I'm using Flavored types to catch errors where a user name is used in place of a user id. However, I'm having trouble when the flavored type is a key of a dictionary. I'd like to make a dictionary which "strictly" contains keys of a certain flavor. However, if I use the wrong key type, TypeScript keeps inferring 'any' instead of 'never' or 'undefined'.
declare const flavor: unique symbol;
type Flavored<T, F> = T & { readonly [flavor]?: F };
type UserId = Flavored<string, 'UserId'>;
type UserName = Flavored<string, 'Name'>;
type Color = Flavored<string, 'Color'>;
const alice: UserName = 'alice';
const id: UserId = 'user-0001';
const blue: Color = 'blue';
const yellow: Color = 'yellow';
type ColorsByUserId = {
[Key in UserId]: Color[];
} & {
[Key in Exclude<PropertyKey, UserId>]: undefined;
}
// Unexpected error:
// Type '{ [x: string]: Color[]; }' is not assignable to type 'ColorsByUserId'.

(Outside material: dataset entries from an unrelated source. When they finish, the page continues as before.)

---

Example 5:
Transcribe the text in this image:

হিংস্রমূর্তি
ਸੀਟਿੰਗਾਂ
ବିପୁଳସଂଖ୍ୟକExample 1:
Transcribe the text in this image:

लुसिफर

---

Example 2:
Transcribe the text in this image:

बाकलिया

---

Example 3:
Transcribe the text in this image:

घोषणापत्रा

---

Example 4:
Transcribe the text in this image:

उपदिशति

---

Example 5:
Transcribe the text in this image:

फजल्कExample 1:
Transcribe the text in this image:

// Type '{ [x: string]: Color[]; }' is not assignable to type '{ [x: number]: undefined; [x: symbol]: undefined; }'.
// 'string' and 'number' index signatures are incompatible.

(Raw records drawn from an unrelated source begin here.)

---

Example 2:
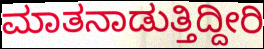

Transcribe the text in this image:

ಮಾತನಾಡುತ್ತಿದ್ದೀರಿ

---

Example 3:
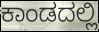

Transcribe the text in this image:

ಕಾಂಡದಲ್ಲಿ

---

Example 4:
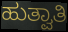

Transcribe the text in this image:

ಹುತ್ವಾತಿ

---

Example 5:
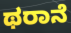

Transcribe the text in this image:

ಥರಾನೆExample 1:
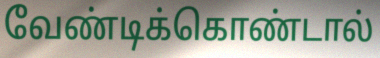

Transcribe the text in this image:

வேண்டிக்கொண்டால்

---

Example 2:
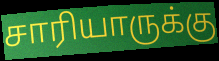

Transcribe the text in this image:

சாரியாருக்கு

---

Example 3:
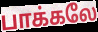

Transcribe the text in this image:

பாக்கலே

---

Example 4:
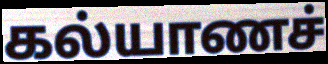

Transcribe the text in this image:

கல்யாணச்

// Type 'Color[]' is not assignable to type 'undefined'.
const favorites: ColorsByUserId = {
[id]: [ blue, yellow ],
};
// Should have error here because alice is not a UserId. Instead we get color as 'any'.

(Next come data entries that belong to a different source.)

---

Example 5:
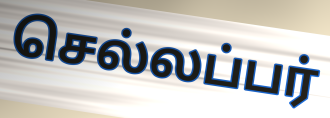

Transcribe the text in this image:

செல்லப்பர்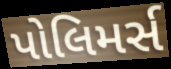
પોલિમર્સ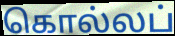
கொல்லப்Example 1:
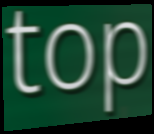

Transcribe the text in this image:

top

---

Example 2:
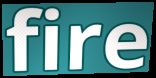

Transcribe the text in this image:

fire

for (const color of favorites[alice]) {
console.log(color);
}
Remember to check if you have Strict Mode or noImplicitAny on: https://www.typescriptlang.org/tsconfig/#noImplicitAny
If you are using VS Code's built-in TypeScript without a tsconfig file, then Strict Mode is off by default.
This turned out to be my original problem.